Eventually, it drove me to refactor two Phobos functions that are used
heavily in my code: std.range.chunks and std.algorithm.joiner, using the
same "horcrux" technique (see Phobos PRs #5610 and #5611). This,
together with some further refactoring in my own code, eventually
brought things down to the 20MB range of executable sizes.

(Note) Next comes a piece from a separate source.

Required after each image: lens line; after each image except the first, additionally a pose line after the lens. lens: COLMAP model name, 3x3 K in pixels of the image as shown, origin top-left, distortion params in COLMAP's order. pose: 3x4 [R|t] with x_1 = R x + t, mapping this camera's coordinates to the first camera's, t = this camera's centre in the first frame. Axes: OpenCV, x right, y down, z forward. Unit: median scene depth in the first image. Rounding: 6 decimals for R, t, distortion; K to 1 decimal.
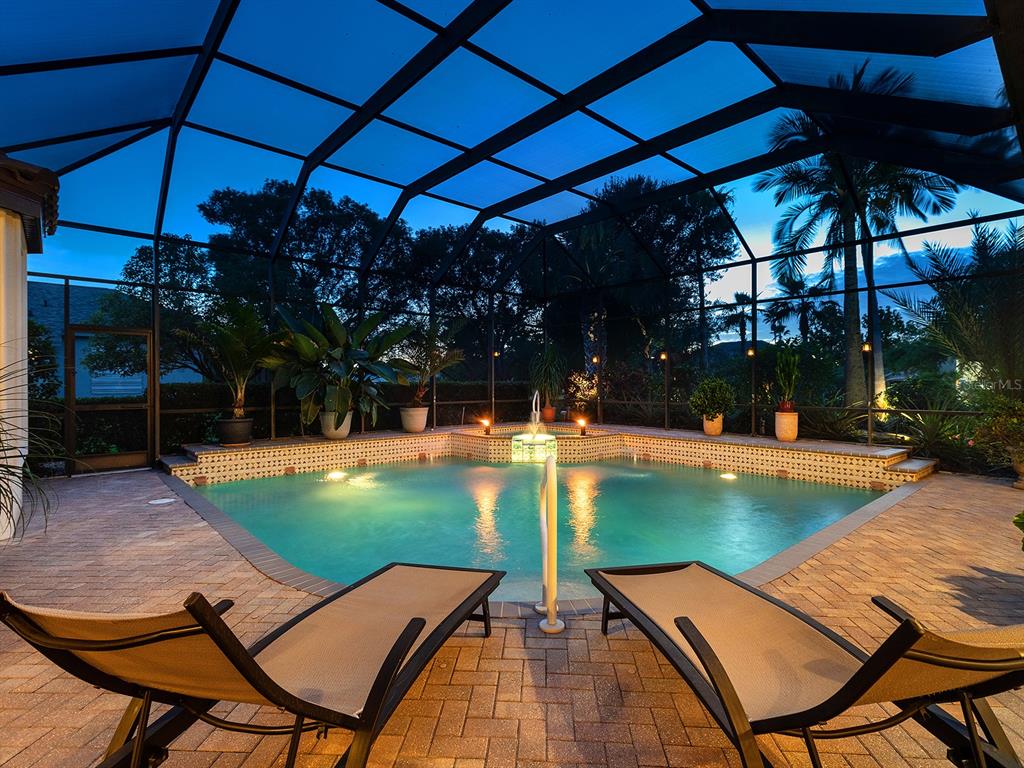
lens RADIAL K [[513.7, 0, 527.3], [0, 513.7, 383.8], [0, 0, 1]] dist [0.002277, 0.000103]
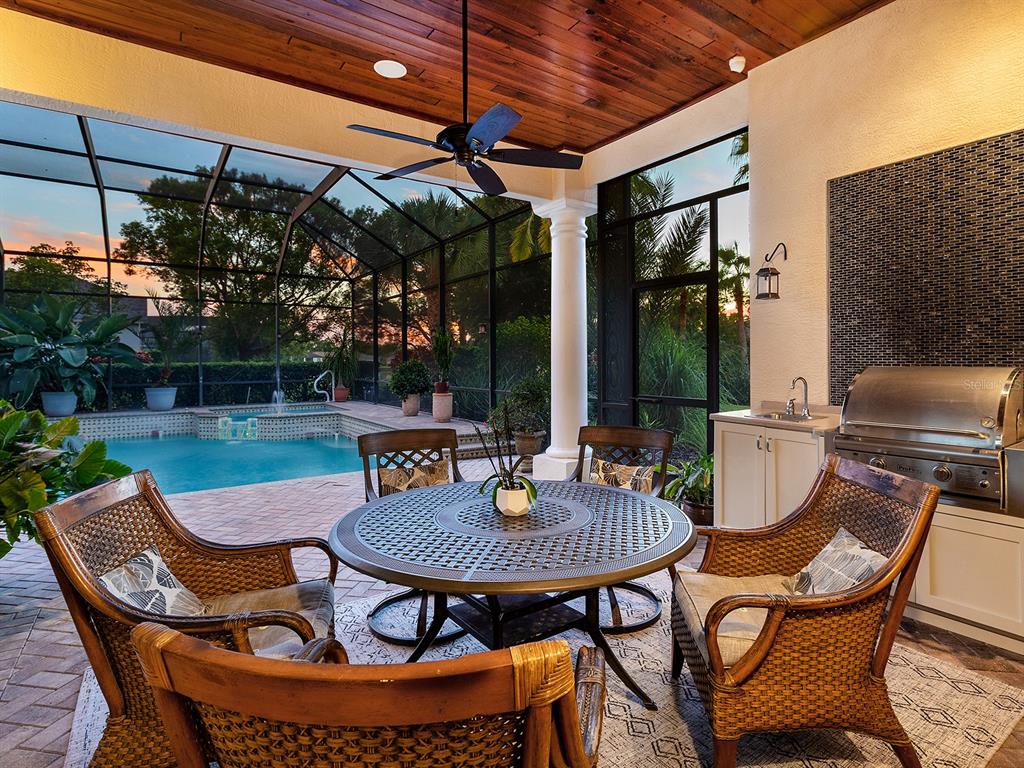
lens RADIAL K [[543.4, 0, 526.6], [0, 543.4, 359.6], [0, 0, 1]] dist [0.001744, 0.000495]
pose [[0.991433, -0.006346, -0.130462, 0.772591], [0.006388, 0.999980, -0.000103, -0.008011], [0.130460, -0.000732, 0.991453, -0.025753]]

Then an idea occurred to me: the reason these symbol sizes got so large,
was because the UFCS chain preserves *all* type information about every
component type used to build the final type. So, by necessity, the type
name has to somehow encode all of this information in an unambiguous
way.  Now, arguably, DMD's current mangling scheme is at fault because
it contains too many repeating components, but even if you disregard
that, the fact remains that if you have 50+ components in your overall
UFCS chain, the symbol length cannot be less than 50*n where n is the
average length of a single component's type name, plus some necessary
overhead to account for the mangling scheme syntax. Let's say n is on
average 20-25 characters, say round it up to 35 for mangling syntax, so
you're still looking at upwards of 1700+ characters *minimum*.  That,
coupled with the current O(n^2) / O(n^3) mangling scheme, you easily
reach megabytes of symbol length.  We can compress the symbols all we
want, but there's a limit as to how much compression will help. At the
end of the day, you still have to represent those 50+ components
*somehow*.

But what if most of this type information is actually *unnecessary*?  To
use a range example, if all you care about at the end of the chain is
that it's a forward range of ubyte, then why even bother with multi-MB
symbols encoding type information that's never actually used?  Maybe a
little type-erasure would help, via hiding those 50+ component types
behind an opaque runtime OO polymorphic interface.  Phobos does have the
facilities of this, in the form of the InputRange, ForwardRange, etc.,
interfaces in std.range.interfaces.  In my case, however, part of the
chain uses another generic type (a kind of generalization of 2D arrays).
But either way, the idea is simple: at the end of the UFCS chain, wrap
it in a class object that inherits from a generic interface that encodes
only the primitives of the 2D array concept, and the element type. The
class object itself, of course, still must retain knowledge of the
full-fledged type, but the trick is that if we insert this type erasure
in the middle of the chain, then later components don't have to encode
the type names of earlier components anymore.

So, tl;dr:

	// Before:
	auto r = input
	     .ufcsFunc1
	     .ufcsFunc2
	     .map!(e => e.ufcsFunc3.ufcsFunc4 ...)
	     ...
	     .ufcsFuncn
	     .flattenToRange
	     .rangeFunc1
	     .rangeFunc2
	     ...;

Result: 20MB executable size (600MB before the "horcrux" technique was
applied).

	// After:
	input.ufcsFunc1
	     .ufcsFunc2
	     .map!(e => e.ufcsFunc3.ufcsFunc4 ...)
	     ...
	     .ufcsFuncn
	     .wrapWithInterface	// <--- type erasure happens here
	     .flattenToRange
	     .rangeFunc1
	     .rangeFunc2
	     ...;

Result: 8MB executable size (!).

Of course, this comes at a runtime cost of an added level of indirection
(now you have to call a virtual function through the interface to
integrate with earlier components in the pipeline).  But at a 60%
reduction in executable size, I think it's a worthwhile tradeoff.  :-)

T

-- 
What's a "hot crossed bun"? An angry rabbit.